Now that we are done with initializations, we can finally begin to do some
text processing.
sentences = @detector.sentDetect(text)
sentence_positions = [0] + @detector.sentPosDetect(text)
Here, I split the text into sentences. It is generally recommended to use the
entity identification on sentences rather than full documents, as it avoids
mistakenly detecting names across sentence boundaries and also improves the
accuracy. In addition to finding the sentences as a list of strings, I need a
list of the positions where the sentences start so that I can insert the tags
into the text later. I prepend position 0 to the list, because sentPosDetect
only returns the positions where a sentence is finished, but I also need the
beginning of the first sentence.
annotations = []
sentences.each_with_index do |sentence, sentence_idx|
token_positions = @tokenizer.tokenizePos(sentence)
tokens = Span.spansToStrings(token_positions, sentence)
@finders.each do |model, finder|
names = finder.find(tokens)
annotations += names.map do |name|
start_pos = token_positions[name.getStart].getStart + sentence_positions[sentence_idx]
end_pos = token_positions[name.getEnd-1].getEnd + sentence_positions[sentence_idx]

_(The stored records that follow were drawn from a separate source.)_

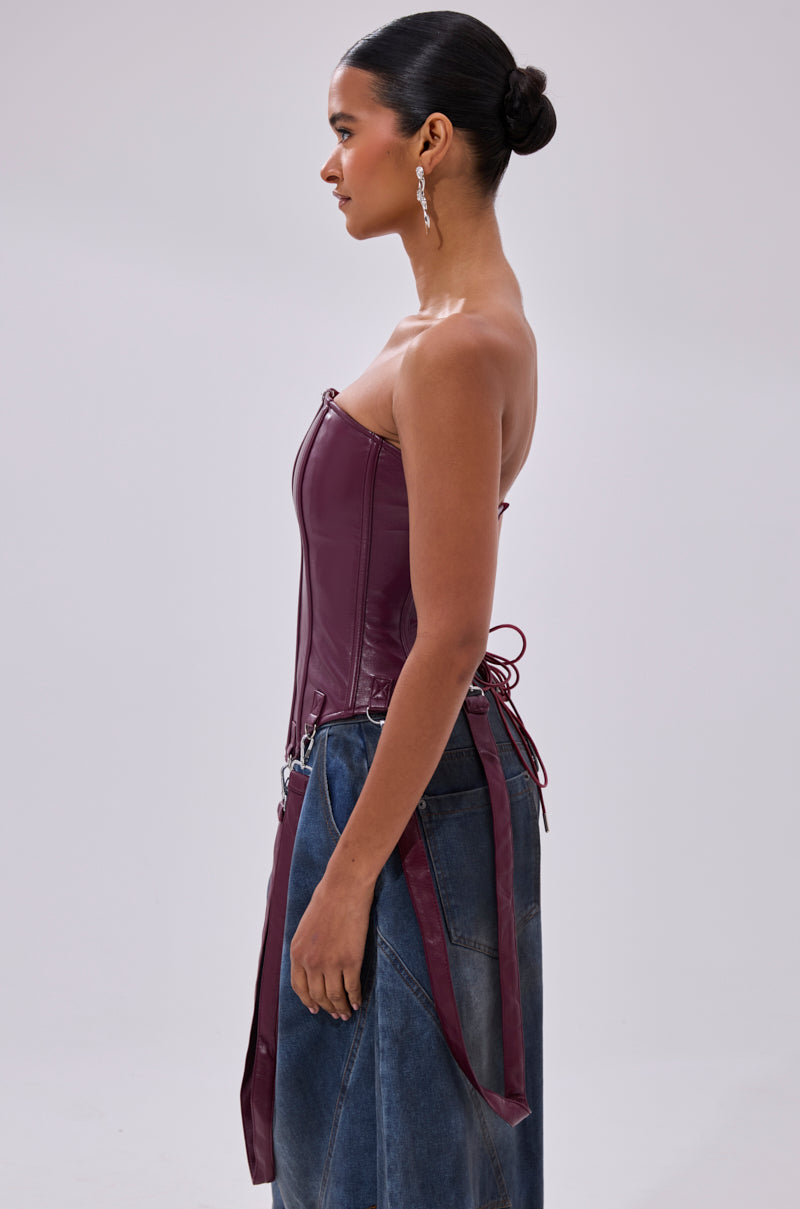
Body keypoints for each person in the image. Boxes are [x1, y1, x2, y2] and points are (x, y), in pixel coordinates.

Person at [240, 11, 557, 1208]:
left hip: (403, 791)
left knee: (412, 1160)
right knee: (360, 1149)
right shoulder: (433, 337)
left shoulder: (456, 351)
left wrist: (343, 879)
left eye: (344, 132)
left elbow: (451, 632)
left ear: (426, 140)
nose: (328, 164)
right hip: (378, 777)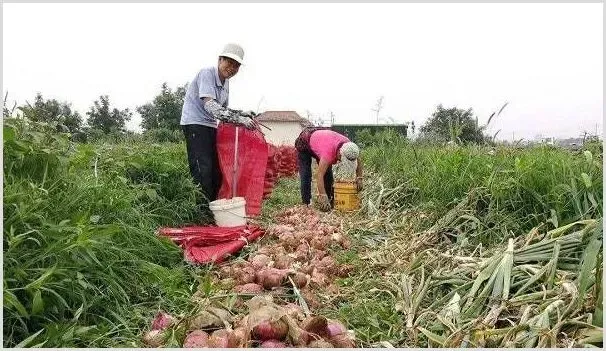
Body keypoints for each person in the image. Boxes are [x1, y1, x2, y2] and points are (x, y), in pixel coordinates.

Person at [180, 43, 257, 214]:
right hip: (195, 124)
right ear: (219, 59)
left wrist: (241, 113)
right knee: (203, 169)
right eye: (228, 62)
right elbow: (211, 106)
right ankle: (200, 212)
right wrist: (239, 119)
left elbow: (224, 110)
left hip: (210, 126)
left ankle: (213, 211)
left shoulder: (226, 83)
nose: (231, 68)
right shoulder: (207, 73)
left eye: (236, 66)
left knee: (216, 171)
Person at [294, 127, 363, 212]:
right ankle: (306, 203)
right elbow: (319, 175)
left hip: (322, 141)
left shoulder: (350, 147)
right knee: (306, 174)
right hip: (306, 141)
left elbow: (358, 160)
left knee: (328, 174)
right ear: (340, 154)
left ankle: (329, 200)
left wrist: (359, 177)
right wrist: (322, 195)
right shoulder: (328, 154)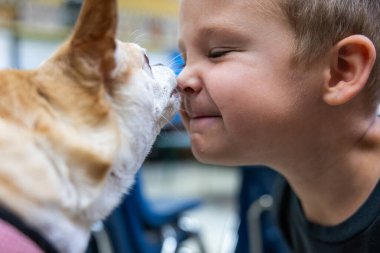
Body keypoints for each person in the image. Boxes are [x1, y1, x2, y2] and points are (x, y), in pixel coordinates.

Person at [176, 0, 380, 252]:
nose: (181, 78)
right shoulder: (287, 199)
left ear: (342, 70)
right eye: (185, 59)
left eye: (217, 52)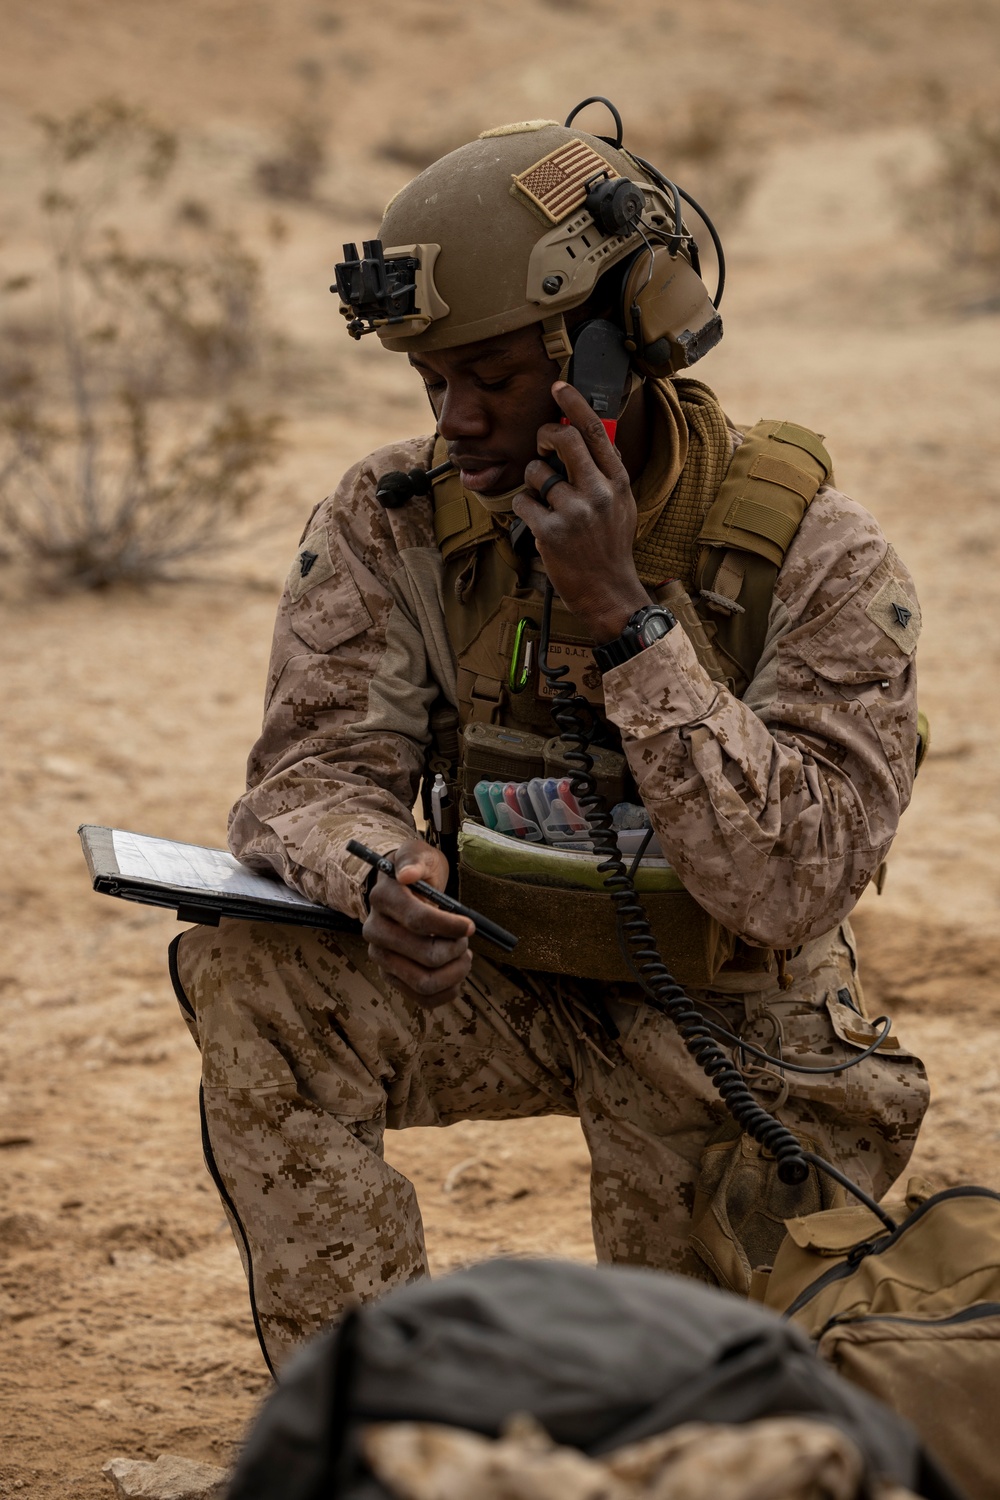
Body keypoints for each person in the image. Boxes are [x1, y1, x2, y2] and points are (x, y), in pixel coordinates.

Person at [170, 111, 929, 1372]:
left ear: (615, 349)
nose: (456, 421)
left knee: (687, 1419)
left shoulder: (813, 554)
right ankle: (372, 1417)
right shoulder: (397, 517)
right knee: (258, 977)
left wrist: (624, 621)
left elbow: (793, 880)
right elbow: (310, 777)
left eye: (498, 379)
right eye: (433, 384)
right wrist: (377, 871)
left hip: (731, 1021)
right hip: (499, 976)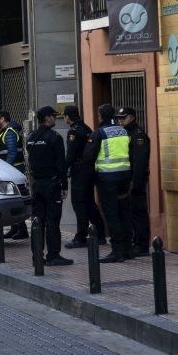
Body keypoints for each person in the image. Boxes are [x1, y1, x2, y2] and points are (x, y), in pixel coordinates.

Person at [84, 105, 132, 263]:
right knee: (123, 212)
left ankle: (117, 250)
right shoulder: (123, 131)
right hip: (125, 177)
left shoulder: (99, 133)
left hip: (107, 179)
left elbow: (88, 157)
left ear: (100, 116)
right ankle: (127, 249)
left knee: (111, 214)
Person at [26, 106, 72, 266]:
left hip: (37, 184)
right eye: (53, 116)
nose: (55, 118)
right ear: (47, 118)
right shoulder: (54, 138)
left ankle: (37, 256)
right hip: (51, 184)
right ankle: (53, 255)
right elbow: (61, 164)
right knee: (53, 221)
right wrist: (64, 184)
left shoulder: (31, 137)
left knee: (38, 221)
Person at [62, 105, 106, 249]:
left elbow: (71, 154)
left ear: (68, 117)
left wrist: (63, 169)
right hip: (89, 170)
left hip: (79, 171)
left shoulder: (74, 132)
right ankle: (100, 234)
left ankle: (80, 237)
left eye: (64, 116)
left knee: (79, 203)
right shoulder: (87, 128)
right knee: (89, 203)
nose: (64, 119)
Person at [117, 107, 151, 257]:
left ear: (131, 117)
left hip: (135, 181)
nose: (119, 121)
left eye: (122, 118)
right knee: (131, 214)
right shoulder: (125, 134)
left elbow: (140, 162)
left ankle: (142, 245)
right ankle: (135, 242)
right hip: (127, 181)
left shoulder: (138, 136)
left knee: (138, 213)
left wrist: (135, 183)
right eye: (118, 118)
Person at [0, 110, 29, 239]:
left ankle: (22, 230)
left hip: (14, 170)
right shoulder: (5, 132)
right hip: (11, 170)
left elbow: (12, 153)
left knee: (17, 200)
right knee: (12, 200)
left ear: (3, 119)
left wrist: (6, 169)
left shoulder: (9, 133)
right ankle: (15, 228)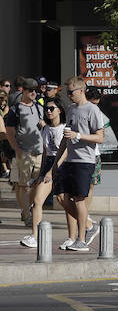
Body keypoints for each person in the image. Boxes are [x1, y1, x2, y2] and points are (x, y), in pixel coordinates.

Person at [54, 77, 104, 252]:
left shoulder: (93, 110)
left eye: (71, 92)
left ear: (81, 91)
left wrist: (78, 136)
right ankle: (90, 225)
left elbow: (100, 137)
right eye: (67, 92)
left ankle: (81, 240)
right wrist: (56, 162)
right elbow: (65, 138)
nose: (68, 95)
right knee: (61, 197)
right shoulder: (70, 109)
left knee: (79, 200)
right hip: (69, 160)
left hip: (85, 160)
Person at [20, 101, 67, 248]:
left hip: (62, 164)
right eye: (46, 109)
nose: (48, 111)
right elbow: (46, 152)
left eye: (52, 108)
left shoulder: (64, 128)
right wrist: (40, 174)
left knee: (64, 201)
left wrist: (52, 171)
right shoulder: (45, 129)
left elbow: (66, 151)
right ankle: (35, 236)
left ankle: (88, 224)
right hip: (49, 164)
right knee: (37, 201)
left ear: (60, 110)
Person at [4, 78, 43, 229]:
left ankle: (28, 208)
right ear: (23, 91)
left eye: (35, 90)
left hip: (39, 151)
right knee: (21, 185)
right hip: (23, 152)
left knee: (36, 185)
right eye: (30, 90)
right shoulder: (16, 110)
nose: (34, 92)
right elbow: (9, 133)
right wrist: (18, 150)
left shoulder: (39, 107)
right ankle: (26, 214)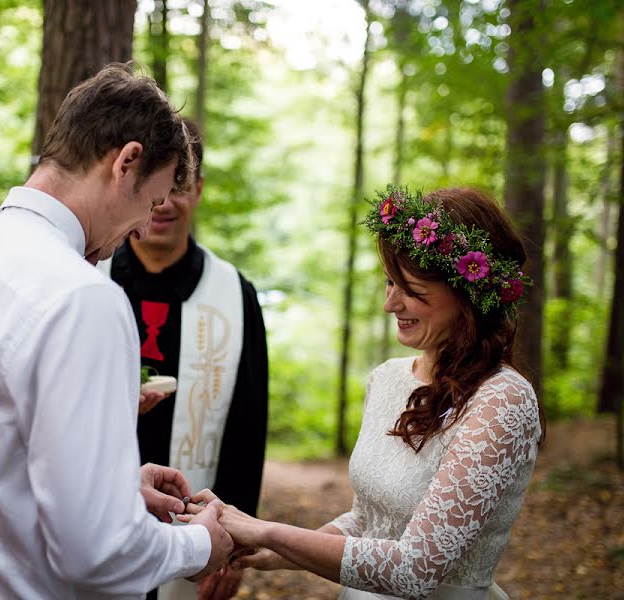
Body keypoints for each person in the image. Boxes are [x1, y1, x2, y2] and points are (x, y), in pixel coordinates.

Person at [0, 63, 235, 599]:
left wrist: (112, 489)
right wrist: (200, 545)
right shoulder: (84, 297)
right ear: (126, 161)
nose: (146, 227)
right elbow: (96, 554)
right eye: (150, 202)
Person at [183, 186, 544, 600]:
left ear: (467, 291)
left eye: (409, 288)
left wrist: (267, 530)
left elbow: (416, 569)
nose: (390, 304)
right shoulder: (388, 378)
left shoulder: (502, 401)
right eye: (389, 282)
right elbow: (367, 520)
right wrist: (279, 548)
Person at [99, 120, 269, 600]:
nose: (167, 203)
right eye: (159, 187)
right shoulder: (91, 276)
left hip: (194, 524)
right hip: (100, 515)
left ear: (199, 188)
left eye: (182, 187)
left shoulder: (234, 294)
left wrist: (233, 542)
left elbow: (247, 425)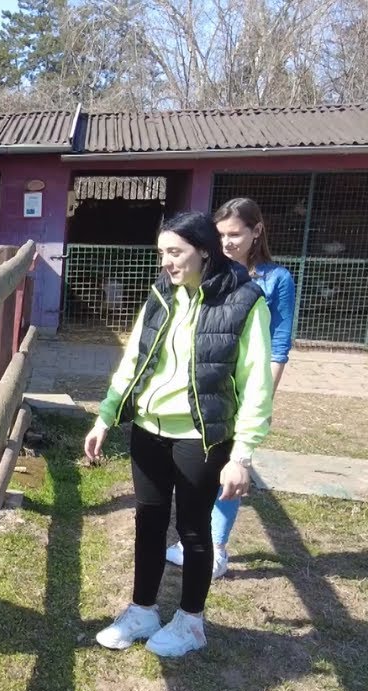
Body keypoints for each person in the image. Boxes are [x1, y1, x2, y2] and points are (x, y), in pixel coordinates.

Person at [85, 210, 273, 657]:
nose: (166, 263)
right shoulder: (161, 294)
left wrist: (241, 455)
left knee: (192, 532)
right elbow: (133, 358)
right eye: (162, 253)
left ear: (204, 250)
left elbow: (257, 386)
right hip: (148, 431)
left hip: (200, 437)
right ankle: (142, 610)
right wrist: (105, 416)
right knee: (148, 523)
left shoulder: (246, 302)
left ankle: (191, 622)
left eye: (175, 252)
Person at [165, 198, 296, 578]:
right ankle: (194, 538)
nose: (226, 242)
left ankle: (217, 547)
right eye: (220, 234)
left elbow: (279, 344)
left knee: (232, 465)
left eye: (235, 234)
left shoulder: (275, 280)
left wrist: (262, 397)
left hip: (245, 389)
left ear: (257, 231)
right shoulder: (211, 271)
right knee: (202, 464)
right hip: (209, 387)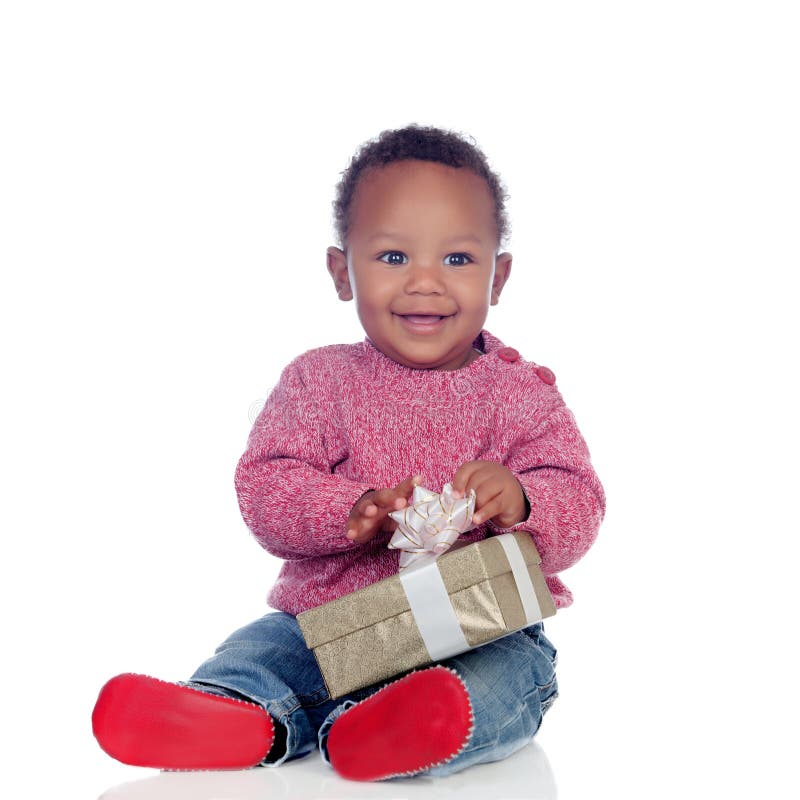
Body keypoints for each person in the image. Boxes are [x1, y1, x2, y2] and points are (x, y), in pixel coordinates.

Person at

Struct::Annotation.new(model, Range.new(start_pos, end_pos))
end
end
end
I iterate over all sentences, breaking the sentence into tokens. Again, I need
the tokens as strings and also their positions for inserting the tags. The
search for named entities is done by applying each finder to provide me with a
list of names. These names are Span objects which give the indexes of the
tokens where a detected entity starts and ends. The results are gathered in
the annotations list, where I put Annotation structures. The annotations
contain the name of the model that was matched and a range of the position
where the entity starts in the original text calculated based on the sentence
and token offsets.
When all the annotations have been gathered, we can apply the tags to the original text.
@formatter.apply_annotations(text, annotations)
The formatter applies the annotations by putting <span> tags around the
named entities.
I put this code into a small library that you can find on GitHub.